At a recent Moot gathering in Christchurch to welcome a visiting Dutch cousin and his brood, it was easy to pick the newbies. The FOBs looked distinctly glossy and apple-cheeked and oh, so casually well-dressed. The cut of that jacket, the freshly ironed shirt, the sleeves turned back! So subtle, so stylish. I fancied I was almost a match for them in my Doris de Pont dress until a mouthful of Dutch sausage sent a jet of watery fat coursing down my front.

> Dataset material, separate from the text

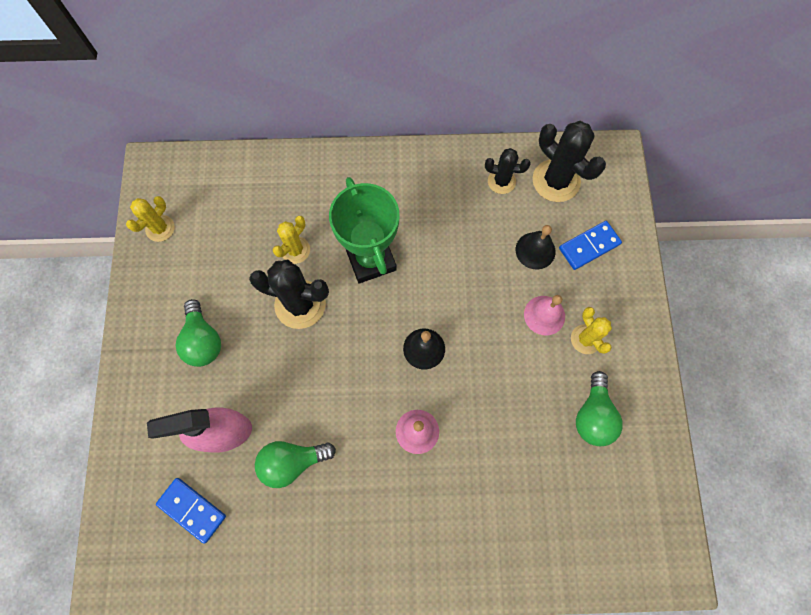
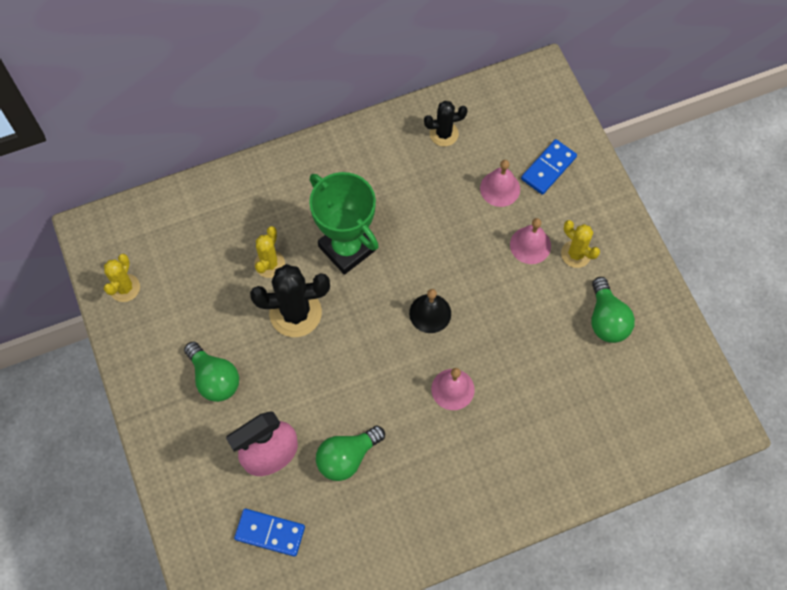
camera: 20 degrees left, 5 degrees down
(535, 250) = (500, 188): black bell -> pink bell
(556, 181) = (495, 117): black cactus -> none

But Dutch families are strong and, albeit often argumentative, united in their love of hearty (and massively uncool) Dutch food, so we spent the evening tucking happily into mountains of stamppot (mashed vegetables and potatoes) with jus, mounds of mayonnaisy meat and fish salad, generous slabs of hard cheese, platters of cold meat, rookworst (smoked Dutch sausage, served hot) and croquettes, followed by poffertjes (small fluffy pancakes), oliebollen (sweet dumplings) and coffee, all prepared by Dutch caterers (probably the only ones in the country).

The food wouldn’t be to everyone’s tastes but, thanks to historic memory or simply childhood nostalgia, we loved it. The oldies will never retire to Ons Dorp (a Dutch retirement village in Henderson) and later generations are unlikely to subscribe to Dutch television or radio. Most will never even speak Dutch. But there are some things you never lose the taste for.

This was published in the April 2018 issue of North & South.